**WORK TO DO:**
1 > Return, unchanged and word for word, everything in the school text on spirituality from "Children’s spiritual development" down to "play and learning.".
2 > Carry the school text on spirituality forward, picking up right after its final sentence.

What Is Spirituality?
It is very difficult to put into words what ‘spirituality’ actually is because it is a very personal experience. It differs from person to person, and often spirituality changes within people during their lifetime.
Spirituality is not the same as having a religion or faith; a person can be spiritual without having a particular faith.
Some definitions include:
“Ones inner being. Our inner self where we can find resources within that come from a greater source I.E. God. Our soul.”
“It is first of all the certainty to turn one’s life into a more beautiful, harmonious and happy one.”
“Spirituality may refer to almost any kind of activity through which a person seeks meaning, especially a "search for the sacred." It may also refer to personal growth, blissful experience, or an encounter with one's own ‘inner dimension’."
As a school, we have defined spirituality as:
“Spirituality is not something we can see; it is something we feel inside ourselves. It is about awe and wonder, asking questions, inspiration and being aware of something ‘bigger’ outside of ourselves.”
The language we use to define spirituality is not child-friendly, so when talking to children about it we will refer to:
- A sense of awe and wonder
- Care for nature and living things
- Wanting to love and to be loved by people
Awe and Wonder
Children are born inquisitive, and it is our duty to nurture this natural curiosity and guide them towards looking at the world and noticing, with awe and wonder, the natural and man-made delights all around us. We want to encourage them to ask ‘big questions’ about life, religion, nature, science and any other area of fascination.
Caring for Nature and Living Things
We provide many opportunities for children to learn about nature and the role they play in protecting our world. As a Church School, this is especially important. We have a very active Eco Committee and Gardening Club. We have chickens which live on site and the children see them wandering around the grounds. Through science and topic work, children learn about the world and how they can care for living things. Our School has been awarded the Eco Schools Bronze Award, thanks to the policies and approaches we have in school.
We are a very caring school and pride ourselves on our ethos of family. Through our Christian Values, we teach children to care for friends, family and the community. Indeed, our Curriculum for Life Skills and RE curriculums include learning about those we love and who love us. We hold annual Mother’s Day and Father’s Day events in school to celebrate the special people in our children’s lives. We also offer other family events throughout the school year so children can learn with their family in school.
How is Spirituality Nurtured?
Children’s spiritual development is fostered through all aspects of our provision. It is about the relationships and the values that we consider to be important, as well as the development of knowledge, concepts, skills and attitudes. We give children opportunities to:
- Express personal beliefs and compare views with others, sharing feelings and opinions through discussions and stories.
- Begin to develop their own system of beliefs which may or may not include religious beliefs.
- Experience a love of learning through rewarding their enthusiasm and by encouraging exploratory play and learning.
- Reflect upon the world around them and show a sense of awe and wonder towards aspects of the natural world or human achievement.

**SOURCE MATERIAL:**
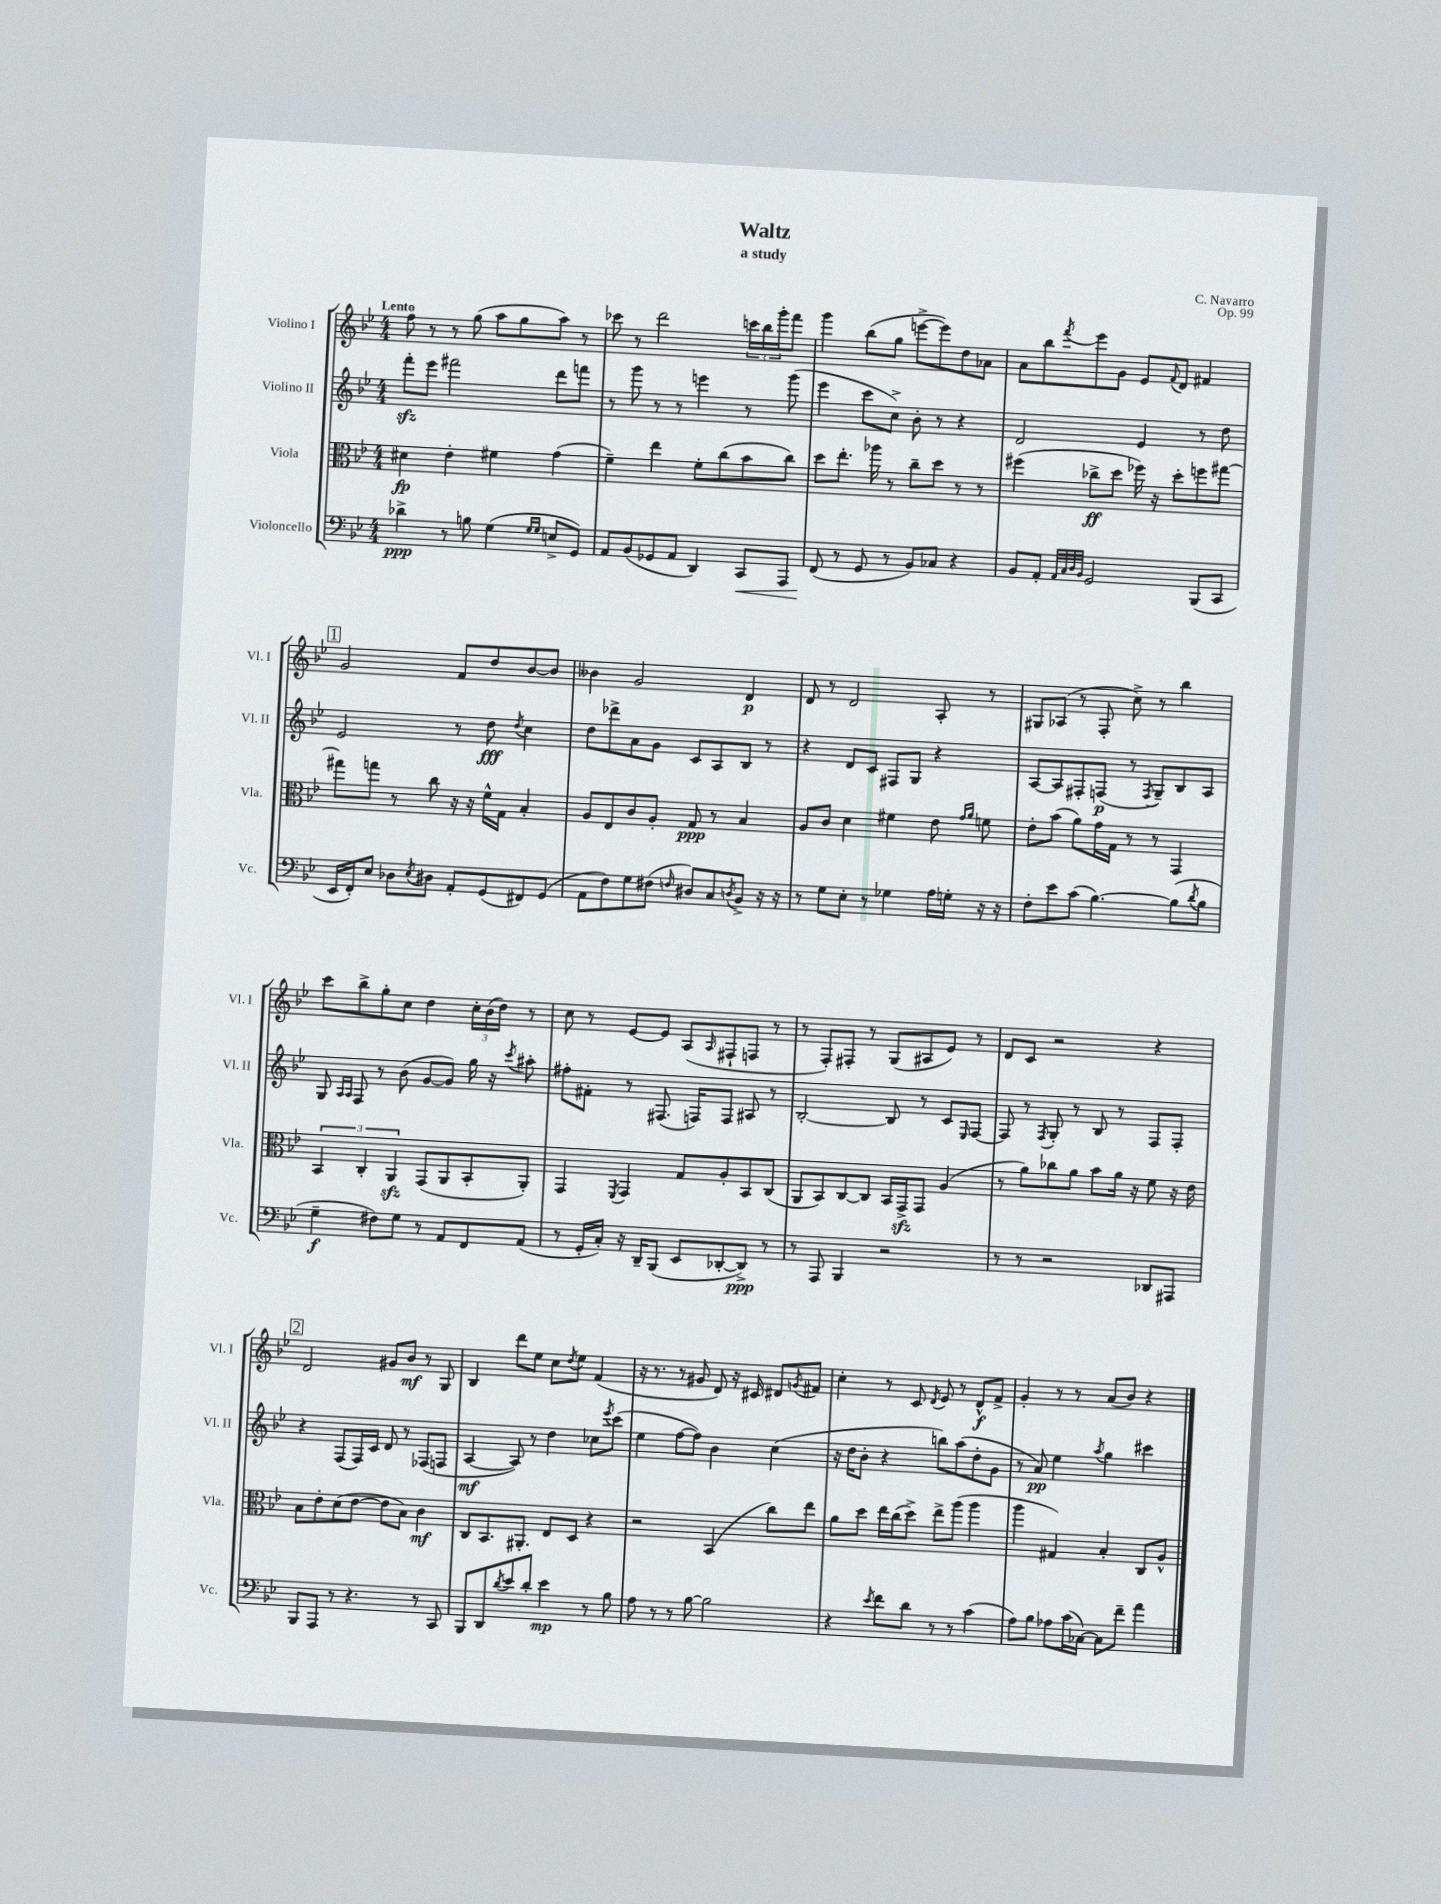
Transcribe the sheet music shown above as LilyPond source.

**OUTPUTS FOR THE TASKS:**
1 >
Children’s spiritual development is fostered through all aspects of our provision. It is about the relationships and the values that we consider to be important, as well as the development of knowledge, concepts, skills and attitudes. We give children opportunities to:
- Express personal beliefs and compare views with others, sharing feelings and opinions through discussions and stories.
- Begin to develop their own system of beliefs which may or may not include religious beliefs.
- Experience a love of learning through rewarding their enthusiasm and by encouraging exploratory play and learning.

2 >
- Reflect on the situations of others through role play, stories.
- Experience a range of stories, music, art, drama and dance
Teaching Opportunities and Strategies
Liz Mills from The Stapleford Centre, a Christian charity fostering Christian engagement in education, has identified 3 ways that schools can provide opportunities for spiritual development:
WINDOWS: giving children opportunities to become aware of the world in new ways; to wonder about life's 'Wows' (things that are amazing) and 'Ohs' (things that bring us up short). In this children are learning about life in all its fullness.
MIRRORS: giving children opportunities to reflect on their experiences; to meditate on life's big questions and to consider some possible answers. In this they are learning from life by exploring their own insights and perspectives and those of others.
DOORS: giving children opportunities to respond to all of this; to do something creative as a means of expressing, applying and further developing their thoughts and convictions. In this they are learning to live by putting into action what they are coming to believe and value.
We provide WINDOWS throughout our curriculum. We will be having specific lessons with an awe and wonder focus with a variety of stimuli, including photos, videos, music current events and real-life stories.
As a school we place high value on thinking skills incorporating the use of Philosophy 4 Children. These strategies offer a variety of MIRRORS for the children to reflect on the world in different, deeper ways. It allows them to ask and discuss bigger questions and consider their own ideas and beliefs. Through high-quality RE lessons, children are consistently challenged to reflect on their learning about religion to help them learn from religion, regardless of whether they have a specific faith.
Children at our school often identify DOORS for themselves. They may hear of a local issue or an international event and request to take action, through fund raising and raising awareness. We also work with the local community and with local fundraising and other activities. We take part in Comic Relief, Children in Need, and Operation: Christmas Child, as well as identifying other charities to support during the year.
What is the Role of the School Community?
All members of the school community have a responsibility for helping to nurture children’s spiritual development.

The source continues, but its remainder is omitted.